(TASK DESCRIPTION): Write out the records again, starting at the first line and ending after the line that contains "left wrist: (245, 147, -42)", and add 12 to each of the three numbers in every keypoint point, including its depth. Omit the pictures from your answer.

*** SUPPLIED DATA

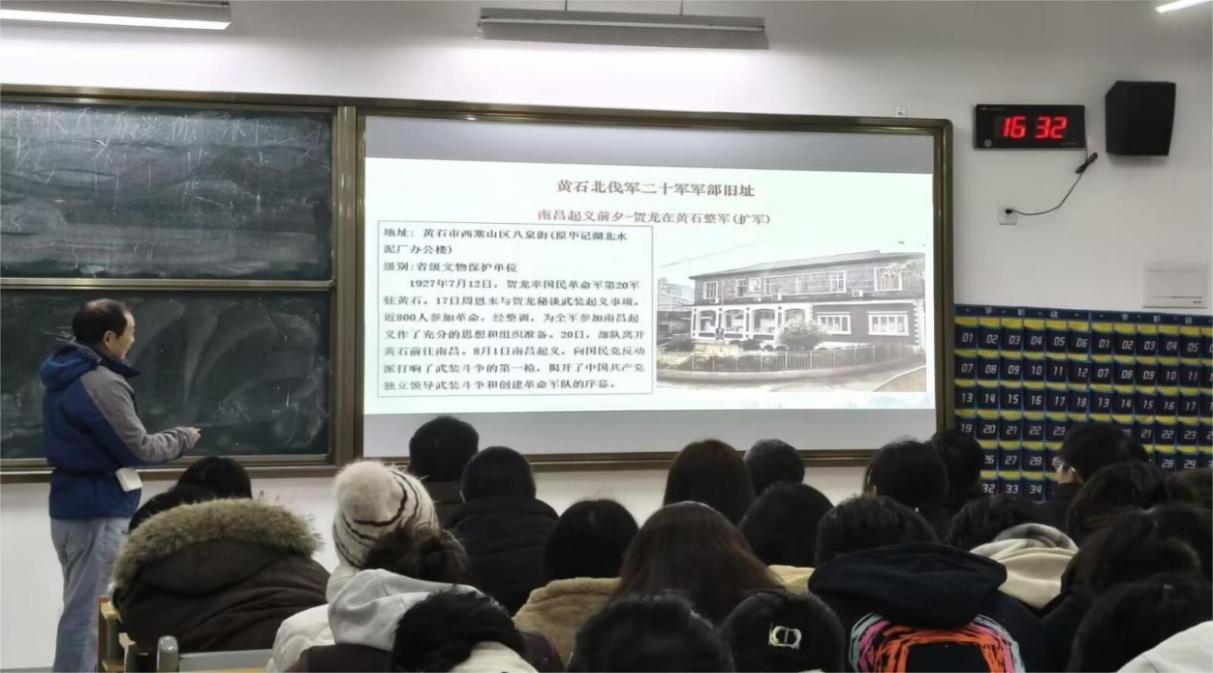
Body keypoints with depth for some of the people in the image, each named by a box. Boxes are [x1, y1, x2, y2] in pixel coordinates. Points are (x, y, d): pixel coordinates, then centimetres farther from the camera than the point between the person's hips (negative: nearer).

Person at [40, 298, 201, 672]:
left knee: (80, 609, 17)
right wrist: (181, 438, 3)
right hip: (98, 513, -10)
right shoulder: (103, 384, -20)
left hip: (71, 508, 10)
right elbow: (139, 449, -14)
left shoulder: (65, 377, 10)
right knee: (87, 614, -6)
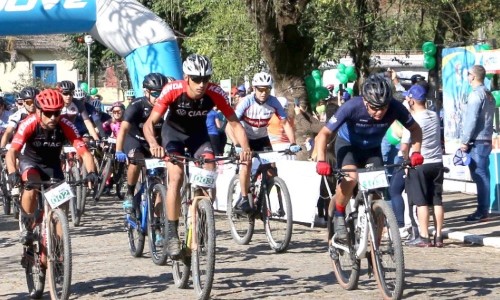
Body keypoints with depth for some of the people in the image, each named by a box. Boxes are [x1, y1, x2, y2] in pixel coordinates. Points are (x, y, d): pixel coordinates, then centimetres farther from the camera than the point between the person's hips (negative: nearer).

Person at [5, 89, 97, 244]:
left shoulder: (65, 126, -26)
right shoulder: (29, 124, -31)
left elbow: (84, 152, -31)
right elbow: (12, 152, -40)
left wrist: (91, 172, -49)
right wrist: (12, 173, -58)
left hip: (52, 165, 2)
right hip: (30, 162, -2)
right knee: (31, 189, -32)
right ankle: (26, 225, -9)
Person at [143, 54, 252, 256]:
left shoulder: (215, 93, -28)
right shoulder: (172, 90, -32)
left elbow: (234, 123, -23)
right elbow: (150, 123, -32)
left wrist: (245, 147, -42)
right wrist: (153, 144, -53)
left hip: (198, 133, 2)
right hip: (173, 131, -2)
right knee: (176, 177, -23)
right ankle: (172, 235, -18)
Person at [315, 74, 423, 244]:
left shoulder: (395, 108, -28)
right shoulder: (352, 107, -34)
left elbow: (415, 129, -10)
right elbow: (324, 133, -28)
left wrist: (416, 152, -27)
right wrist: (321, 161, -42)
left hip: (372, 149, 3)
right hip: (348, 145, -3)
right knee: (350, 178, -33)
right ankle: (338, 216, -8)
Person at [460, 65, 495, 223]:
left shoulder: (476, 95, -13)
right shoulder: (489, 95, 16)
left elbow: (472, 120, -18)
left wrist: (464, 141, -13)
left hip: (477, 142, -9)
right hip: (486, 140, 9)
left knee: (479, 176, -8)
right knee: (483, 176, 10)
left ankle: (482, 212, -8)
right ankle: (483, 210, 13)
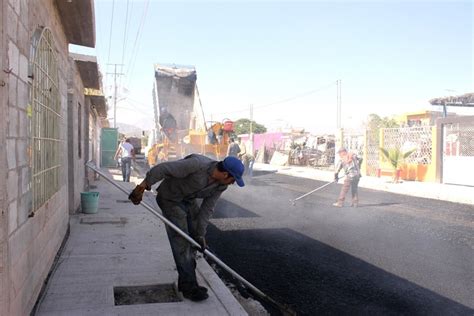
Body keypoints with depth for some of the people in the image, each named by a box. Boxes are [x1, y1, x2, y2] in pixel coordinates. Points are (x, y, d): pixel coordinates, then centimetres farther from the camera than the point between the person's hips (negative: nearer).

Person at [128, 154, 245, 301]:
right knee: (181, 241, -9)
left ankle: (185, 281, 22)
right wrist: (143, 186, -33)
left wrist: (200, 234, -6)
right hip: (170, 198, -7)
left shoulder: (221, 185, -12)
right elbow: (163, 168, -34)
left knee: (193, 238, 8)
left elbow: (207, 208, -5)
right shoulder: (197, 164, -36)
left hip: (189, 199, 8)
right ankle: (189, 287, 0)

******

(RESPONSE BOX):
Body keypoints with depth for some of the people in the image, each named by a box. Boxes are [x1, y1, x2, y2] in pixel coordinates. Points are (x, y, d): pixel coordinates, then centimetres farther from the camera than the point between the person's hips (negative: nearer).

Person at [40, 298, 201, 672]:
left knee: (92, 621, 29)
right wrist: (193, 450, 15)
right hip: (110, 525, 2)
right shoulder: (115, 396, -8)
left hip: (83, 520, 22)
right elbow: (151, 461, -2)
left shoulder: (77, 389, 22)
right knee: (99, 626, 6)
Body keypoints with depth for some of the people in the image, each named by a box. Boxes are [x1, y1, x2, y2] in pixel coordinates. Points are (x, y, d): pixel coordinates, then centimetres farther from the camera than the point between the person's hips (negative: nearer).

Person at [5, 89, 97, 244]:
left shoulder: (77, 138, -14)
right shoulder: (41, 136, -19)
left elbow: (96, 164, -19)
right elbow: (24, 164, -28)
left wrist: (103, 184, -37)
right wrist: (24, 185, -46)
left hip: (64, 177, 14)
right hip: (42, 174, 10)
right knee: (43, 201, -20)
right ankle: (38, 237, 3)
Person at [143, 54, 252, 256]:
left shoulder: (227, 105, -16)
right shoulder: (184, 102, -20)
left elbow: (246, 135, -11)
right elbow: (162, 135, -20)
left wrist: (257, 159, -30)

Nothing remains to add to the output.